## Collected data
───

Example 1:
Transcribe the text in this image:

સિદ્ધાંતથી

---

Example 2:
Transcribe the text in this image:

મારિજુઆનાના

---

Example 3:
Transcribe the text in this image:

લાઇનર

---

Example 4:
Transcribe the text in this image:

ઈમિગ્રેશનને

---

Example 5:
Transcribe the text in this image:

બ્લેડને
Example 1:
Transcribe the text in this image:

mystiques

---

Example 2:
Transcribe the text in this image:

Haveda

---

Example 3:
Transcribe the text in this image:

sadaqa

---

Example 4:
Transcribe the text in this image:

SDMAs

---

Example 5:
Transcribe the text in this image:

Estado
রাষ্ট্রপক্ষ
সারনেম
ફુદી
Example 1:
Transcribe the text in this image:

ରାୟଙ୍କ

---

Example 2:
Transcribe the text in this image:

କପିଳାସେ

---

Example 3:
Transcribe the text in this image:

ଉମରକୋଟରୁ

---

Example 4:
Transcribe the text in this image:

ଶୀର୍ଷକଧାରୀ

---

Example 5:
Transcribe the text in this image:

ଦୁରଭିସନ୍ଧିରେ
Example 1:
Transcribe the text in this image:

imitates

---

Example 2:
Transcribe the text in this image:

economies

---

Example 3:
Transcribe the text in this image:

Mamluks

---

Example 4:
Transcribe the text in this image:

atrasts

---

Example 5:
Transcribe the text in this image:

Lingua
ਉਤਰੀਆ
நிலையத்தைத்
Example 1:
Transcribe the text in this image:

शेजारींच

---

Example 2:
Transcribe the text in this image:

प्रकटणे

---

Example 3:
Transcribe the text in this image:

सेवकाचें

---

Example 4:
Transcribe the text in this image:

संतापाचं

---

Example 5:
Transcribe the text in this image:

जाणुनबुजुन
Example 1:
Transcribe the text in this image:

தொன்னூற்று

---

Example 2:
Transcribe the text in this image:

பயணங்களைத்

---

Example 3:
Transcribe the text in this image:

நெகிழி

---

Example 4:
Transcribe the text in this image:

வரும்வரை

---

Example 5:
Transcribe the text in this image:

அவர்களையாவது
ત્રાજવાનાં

───

What is wanted is every line above, written out exactly.

Example 1:
Transcribe the text in this image:

સિદ્ધાંતથી

---

Example 2:
Transcribe the text in this image:

મારિજુઆનાના

---

Example 3:
Transcribe the text in this image:

લાઇનર

---

Example 4:
Transcribe the text in this image:

ઈમિગ્રેશનને

---

Example 5:
Transcribe the text in this image:

બ્લેડને
Example 1:
Transcribe the text in this image:

mystiques

---

Example 2:
Transcribe the text in this image:

Haveda

---

Example 3:
Transcribe the text in this image:

sadaqa

---

Example 4:
Transcribe the text in this image:

SDMAs

---

Example 5:
Transcribe the text in this image:

Estado
রাষ্ট্রপক্ষ
সারনেম
ફુદી
Example 1:
Transcribe the text in this image:

ରାୟଙ୍କ

---

Example 2:
Transcribe the text in this image:

କପିଳାସେ

---

Example 3:
Transcribe the text in this image:

ଉମରକୋଟରୁ

---

Example 4:
Transcribe the text in this image:

ଶୀର୍ଷକଧାରୀ

---

Example 5:
Transcribe the text in this image:

ଦୁରଭିସନ୍ଧିରେ
Example 1:
Transcribe the text in this image:

imitates

---

Example 2:
Transcribe the text in this image:

economies

---

Example 3:
Transcribe the text in this image:

Mamluks

---

Example 4:
Transcribe the text in this image:

atrasts

---

Example 5:
Transcribe the text in this image:

Lingua
ਉਤਰੀਆ
நிலையத்தைத்
Example 1:
Transcribe the text in this image:

शेजारींच

---

Example 2:
Transcribe the text in this image:

प्रकटणे

---

Example 3:
Transcribe the text in this image:

सेवकाचें

---

Example 4:
Transcribe the text in this image:

संतापाचं

---

Example 5:
Transcribe the text in this image:

जाणुनबुजुन
Example 1:
Transcribe the text in this image:

தொன்னூற்று

---

Example 2:
Transcribe the text in this image:

பயணங்களைத்

---

Example 3:
Transcribe the text in this image:

நெகிழி

---

Example 4:
Transcribe the text in this image:

வரும்வரை

---

Example 5:
Transcribe the text in this image:

அவர்களையாவது
ત્રાજવાનાં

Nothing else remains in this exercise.